La Fundación Por el Mar impulsa el primer cultivo argentino de huiro gigante (cachiyuyo), una macroalga clave para el ecosistema patagónico.
La costa de Santa Cruz empezó a mirar al mar con otro foco: no solo como paisaje y pesca, sino como laboratorio productivo. En Puerto San Julián avanza una iniciativa inédita en Argentina: una granja de algas pardas que busca combinar conservación, investigación científica y una alternativa económica sostenible para comunidades costeras.
La experiencia está impulsada por la Fundación Por el Mar (PEM) y cuenta con respaldo de la Secretaría de Estado de Pesca y Acuicultura y del Consejo Agrario Provincial.
En los últimos días existieron reuniones de trabajo con representantes de la ONG para consolidar líneas de acción en la zona, con el cultivo de macroalgas como uno de los ejes de la llamada “economía azul”.
El proyecto trabaja con cachiyuyo o huiro gigante (Macrocystis pyrifera), una macroalga que forma extensos bosques submarinos y cumple un rol central en el mar patagónico: funciona como refugio, alimento y zona de reproducción para numerosas especies. Según explicaron desde el Gobierno provincial, en condiciones óptimas puede alcanzar entre 40 y 70 metros y crecer hasta 50 centímetros por día.

Datos registrados:
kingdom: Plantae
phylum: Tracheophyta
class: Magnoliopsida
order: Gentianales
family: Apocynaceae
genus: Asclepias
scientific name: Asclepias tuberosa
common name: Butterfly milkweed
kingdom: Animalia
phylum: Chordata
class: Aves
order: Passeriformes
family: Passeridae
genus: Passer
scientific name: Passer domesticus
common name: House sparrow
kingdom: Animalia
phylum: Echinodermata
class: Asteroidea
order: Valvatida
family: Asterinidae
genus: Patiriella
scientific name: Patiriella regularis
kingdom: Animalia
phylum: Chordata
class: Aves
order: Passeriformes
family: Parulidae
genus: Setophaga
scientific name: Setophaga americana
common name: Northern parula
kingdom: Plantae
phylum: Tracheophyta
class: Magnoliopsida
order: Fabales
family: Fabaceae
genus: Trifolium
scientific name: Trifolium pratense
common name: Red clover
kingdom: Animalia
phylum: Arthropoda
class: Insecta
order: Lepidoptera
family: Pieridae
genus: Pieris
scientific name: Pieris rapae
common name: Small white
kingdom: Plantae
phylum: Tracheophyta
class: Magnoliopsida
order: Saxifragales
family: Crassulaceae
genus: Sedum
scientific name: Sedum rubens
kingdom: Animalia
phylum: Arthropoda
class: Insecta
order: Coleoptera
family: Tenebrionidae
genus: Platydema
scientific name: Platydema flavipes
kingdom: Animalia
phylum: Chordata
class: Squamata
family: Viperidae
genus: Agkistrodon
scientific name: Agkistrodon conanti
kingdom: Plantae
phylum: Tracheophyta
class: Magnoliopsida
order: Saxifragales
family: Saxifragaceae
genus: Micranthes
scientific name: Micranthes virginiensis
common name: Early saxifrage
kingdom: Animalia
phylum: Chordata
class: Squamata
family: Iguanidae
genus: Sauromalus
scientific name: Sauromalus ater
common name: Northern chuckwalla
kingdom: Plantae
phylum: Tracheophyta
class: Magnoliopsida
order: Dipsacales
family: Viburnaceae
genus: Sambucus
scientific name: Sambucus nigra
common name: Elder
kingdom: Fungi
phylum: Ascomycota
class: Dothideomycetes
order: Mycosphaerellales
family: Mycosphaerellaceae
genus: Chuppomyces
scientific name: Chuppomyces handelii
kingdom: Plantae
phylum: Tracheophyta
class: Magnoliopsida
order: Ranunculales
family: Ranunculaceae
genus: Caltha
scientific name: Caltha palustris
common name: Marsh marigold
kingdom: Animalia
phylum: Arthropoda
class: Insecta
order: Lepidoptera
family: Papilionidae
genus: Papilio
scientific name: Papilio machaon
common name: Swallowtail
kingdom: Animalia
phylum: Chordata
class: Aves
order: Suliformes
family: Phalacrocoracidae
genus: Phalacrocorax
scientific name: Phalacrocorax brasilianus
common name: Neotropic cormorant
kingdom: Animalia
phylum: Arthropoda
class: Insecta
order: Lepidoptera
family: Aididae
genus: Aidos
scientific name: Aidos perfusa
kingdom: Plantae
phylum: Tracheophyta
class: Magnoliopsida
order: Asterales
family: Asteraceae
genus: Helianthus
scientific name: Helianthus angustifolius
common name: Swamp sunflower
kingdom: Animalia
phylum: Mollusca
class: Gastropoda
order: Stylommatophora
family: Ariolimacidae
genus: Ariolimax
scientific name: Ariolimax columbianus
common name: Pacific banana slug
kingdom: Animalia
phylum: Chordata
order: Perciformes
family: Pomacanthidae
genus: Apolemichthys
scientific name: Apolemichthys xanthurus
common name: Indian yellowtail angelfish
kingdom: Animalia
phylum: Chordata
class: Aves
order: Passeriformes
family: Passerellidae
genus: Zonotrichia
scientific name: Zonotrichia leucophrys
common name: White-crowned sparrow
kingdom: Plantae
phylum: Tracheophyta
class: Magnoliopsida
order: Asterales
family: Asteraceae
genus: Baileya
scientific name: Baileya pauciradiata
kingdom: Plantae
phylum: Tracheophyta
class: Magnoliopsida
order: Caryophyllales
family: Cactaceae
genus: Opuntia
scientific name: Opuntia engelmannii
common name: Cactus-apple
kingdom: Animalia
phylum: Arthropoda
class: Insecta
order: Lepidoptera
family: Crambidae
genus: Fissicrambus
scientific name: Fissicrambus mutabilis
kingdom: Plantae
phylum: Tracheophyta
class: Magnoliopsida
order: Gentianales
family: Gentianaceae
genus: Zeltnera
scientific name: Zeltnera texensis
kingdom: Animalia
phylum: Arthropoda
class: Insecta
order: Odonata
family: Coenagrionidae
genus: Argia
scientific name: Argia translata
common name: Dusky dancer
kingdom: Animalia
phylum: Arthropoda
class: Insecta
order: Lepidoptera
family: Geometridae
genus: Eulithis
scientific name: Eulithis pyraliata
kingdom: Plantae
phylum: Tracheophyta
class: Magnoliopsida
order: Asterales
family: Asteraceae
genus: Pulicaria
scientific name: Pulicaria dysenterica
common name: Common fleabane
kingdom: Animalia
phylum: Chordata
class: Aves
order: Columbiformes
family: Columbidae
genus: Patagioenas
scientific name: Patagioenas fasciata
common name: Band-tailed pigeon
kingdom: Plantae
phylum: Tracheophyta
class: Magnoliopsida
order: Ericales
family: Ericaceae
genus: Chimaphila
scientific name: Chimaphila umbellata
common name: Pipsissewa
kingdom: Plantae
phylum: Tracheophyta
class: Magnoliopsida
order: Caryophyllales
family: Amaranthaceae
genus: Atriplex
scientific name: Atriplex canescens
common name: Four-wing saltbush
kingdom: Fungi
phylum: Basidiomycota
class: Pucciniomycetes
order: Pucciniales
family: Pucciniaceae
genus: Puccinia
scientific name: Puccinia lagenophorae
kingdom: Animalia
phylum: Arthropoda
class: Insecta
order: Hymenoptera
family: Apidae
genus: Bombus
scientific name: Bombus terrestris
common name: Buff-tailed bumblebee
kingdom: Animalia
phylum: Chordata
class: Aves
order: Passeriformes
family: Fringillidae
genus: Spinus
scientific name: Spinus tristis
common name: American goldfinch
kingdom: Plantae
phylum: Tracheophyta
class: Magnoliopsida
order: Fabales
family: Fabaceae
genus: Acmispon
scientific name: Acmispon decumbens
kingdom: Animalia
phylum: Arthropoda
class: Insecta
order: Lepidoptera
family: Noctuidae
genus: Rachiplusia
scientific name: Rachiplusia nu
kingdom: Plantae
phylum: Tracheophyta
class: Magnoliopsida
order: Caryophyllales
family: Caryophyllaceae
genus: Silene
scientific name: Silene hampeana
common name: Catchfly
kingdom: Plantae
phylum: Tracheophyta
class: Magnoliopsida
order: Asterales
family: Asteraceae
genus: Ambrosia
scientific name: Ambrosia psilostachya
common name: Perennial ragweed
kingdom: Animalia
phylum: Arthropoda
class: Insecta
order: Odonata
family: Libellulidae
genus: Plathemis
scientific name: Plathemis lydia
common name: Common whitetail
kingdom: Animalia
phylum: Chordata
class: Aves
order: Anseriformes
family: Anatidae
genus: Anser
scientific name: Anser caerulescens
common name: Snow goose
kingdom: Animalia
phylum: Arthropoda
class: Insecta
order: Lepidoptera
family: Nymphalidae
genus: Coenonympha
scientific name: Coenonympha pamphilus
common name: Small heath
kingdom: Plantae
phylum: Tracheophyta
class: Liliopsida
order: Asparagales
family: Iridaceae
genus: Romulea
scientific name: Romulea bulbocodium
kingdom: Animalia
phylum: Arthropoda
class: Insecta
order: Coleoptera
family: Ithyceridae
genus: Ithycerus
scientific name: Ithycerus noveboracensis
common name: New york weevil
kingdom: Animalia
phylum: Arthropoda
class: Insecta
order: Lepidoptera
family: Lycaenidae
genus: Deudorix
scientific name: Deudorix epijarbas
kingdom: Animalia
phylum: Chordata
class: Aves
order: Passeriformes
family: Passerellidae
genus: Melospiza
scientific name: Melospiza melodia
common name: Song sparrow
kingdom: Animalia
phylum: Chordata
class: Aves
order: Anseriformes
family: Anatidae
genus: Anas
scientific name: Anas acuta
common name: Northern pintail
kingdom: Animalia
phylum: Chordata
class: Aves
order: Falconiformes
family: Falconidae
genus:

En qué consiste: Reproduce completo y sin ningún cambio el fragmento sobre el cultivo de huiro gigante en Santa Cruz. Para resolver esta tarea no se necesitan los datos.

Solución del ejercicio:
La Fundación Por el Mar impulsa el primer cultivo argentino de huiro gigante (cachiyuyo), una macroalga clave para el ecosistema patagónico.
La costa de Santa Cruz empezó a mirar al mar con otro foco: no solo como paisaje y pesca, sino como laboratorio productivo. En Puerto San Julián avanza una iniciativa inédita en Argentina: una granja de algas pardas que busca combinar conservación, investigación científica y una alternativa económica sostenible para comunidades costeras.
La experiencia está impulsada por la Fundación Por el Mar (PEM) y cuenta con respaldo de la Secretaría de Estado de Pesca y Acuicultura y del Consejo Agrario Provincial.
En los últimos días existieron reuniones de trabajo con representantes de la ONG para consolidar líneas de acción en la zona, con el cultivo de macroalgas como uno de los ejes de la llamada “economía azul”.
El proyecto trabaja con cachiyuyo o huiro gigante (Macrocystis pyrifera), una macroalga que forma extensos bosques submarinos y cumple un rol central en el mar patagónico: funciona como refugio, alimento y zona de reproducción para numerosas especies. Según explicaron desde el Gobierno provincial, en condiciones óptimas puede alcanzar entre 40 y 70 metros y crecer hasta 50 centímetros por día.